**Prompt**
Rewrite the Embark merger passage from "A new paragraph" up to and including "have also invested.", putting "observer rights" in place of "observation rights".

**Source passage**
Due to steps Embark had taken in connection with the restructuring plan to prepare for a potential winding-up and dissolution of Embark if an alternative transaction could not be secured, Embark could not provide to Evercore cash flow projections reflecting Embark's operations as a going concern in the absence of a transaction with Applied. Given these circumstances, Evercore indicated that it was unwilling to undertake a fairness review for purposes of rendering a fairness opinion to the Transaction Committee in connection with the transaction with Applied. Thereafter, the Transaction Committee and Evercore negotiated the revised terms of Evercore’s engagement and on May 24, 2023, the Transaction Committee and Evercore amended the engagement letter to (1) delete references to a fairness opinion and (2) reduce the fixed portion of the success fee from $4.0 million to $3.25 million, the payment of which is contingent upon the completion of the merger.

 

A new paragraph under the caption “Background of the Merger” is added as follows:

 

Mr. Grady has been a partner at Sequoia Capital since 2007.  Sequoia has invested in startups and other companies in which Andreessen Horowitz, General Catalyst and Lux Capital, which are among the principal stockholders of Applied and whose representatives serve on or have observation rights related to Applied’s board of directors, have also invested.

 

The 87th paragraph under the caption “Background of the Merger” is amended and restated to read as follows:

 

On April 12, 2023, at the direction of the Transaction Committee, representatives of Wilson Sonsini initiated contact with Houlihan Lokey, a financial advisor with significant experience in liquidations and restructurings, regarding a potential engagement for Houlihan Lokey to provide a fairness opinion to the Transaction Committee in connection with the transaction with Applied. Following various discussions and negotiation of the engagement terms, the Transaction Committee, engaged Houlihan Lokey, as of April 17, 2023, to, upon the request of the Transaction Committee, provide an opinion to the Transaction Committee as to the fairness, from a financial point of view, to the holders of Company common stock of the consideration to be received by such holders in the proposed transaction with Applied. In connection with its engagement, upon request of the Transaction Committee, representatives of Houlihan Lokey confirmed that, based on a review of its information management systems, Houlihan Lokey did not identify any engagements by Embark or Applied for which Houlihan Lokey received fees for providing investment banking or financial advisory services in the two years prior to its engagement.

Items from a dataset

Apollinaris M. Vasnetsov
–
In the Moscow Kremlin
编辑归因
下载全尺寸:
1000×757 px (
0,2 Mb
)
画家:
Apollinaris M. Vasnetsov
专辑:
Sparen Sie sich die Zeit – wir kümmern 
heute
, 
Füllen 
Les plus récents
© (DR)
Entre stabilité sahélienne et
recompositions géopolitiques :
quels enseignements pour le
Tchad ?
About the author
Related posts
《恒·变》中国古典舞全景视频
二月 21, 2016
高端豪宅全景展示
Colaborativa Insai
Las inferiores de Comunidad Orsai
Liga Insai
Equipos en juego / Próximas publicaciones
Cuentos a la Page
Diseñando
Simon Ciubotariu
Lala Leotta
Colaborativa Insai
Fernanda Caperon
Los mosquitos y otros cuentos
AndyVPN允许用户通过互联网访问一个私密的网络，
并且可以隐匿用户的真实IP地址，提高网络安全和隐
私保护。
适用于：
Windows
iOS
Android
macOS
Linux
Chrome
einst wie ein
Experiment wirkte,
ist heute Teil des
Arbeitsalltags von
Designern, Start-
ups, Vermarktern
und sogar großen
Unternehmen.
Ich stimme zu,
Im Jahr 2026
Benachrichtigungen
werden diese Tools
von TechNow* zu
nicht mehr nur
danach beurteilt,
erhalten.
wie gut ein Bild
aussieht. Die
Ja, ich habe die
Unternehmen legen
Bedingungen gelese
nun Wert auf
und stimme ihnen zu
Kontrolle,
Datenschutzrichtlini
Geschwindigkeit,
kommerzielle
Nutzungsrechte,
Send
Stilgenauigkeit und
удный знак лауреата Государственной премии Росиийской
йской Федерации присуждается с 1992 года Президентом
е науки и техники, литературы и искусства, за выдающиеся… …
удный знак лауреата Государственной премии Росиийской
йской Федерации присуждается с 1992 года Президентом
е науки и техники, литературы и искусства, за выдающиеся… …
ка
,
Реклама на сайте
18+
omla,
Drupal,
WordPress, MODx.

**Exercise output**
A new paragraph under the caption “Background of the Merger” is added as follows:

 

Mr. Grady has been a partner at Sequoia Capital since 2007.  Sequoia has invested in startups and other companies in which Andreessen Horowitz, General Catalyst and Lux Capital, which are among the principal stockholders of Applied and whose representatives serve on or have observer rights related to Applied’s board of directors, have also invested.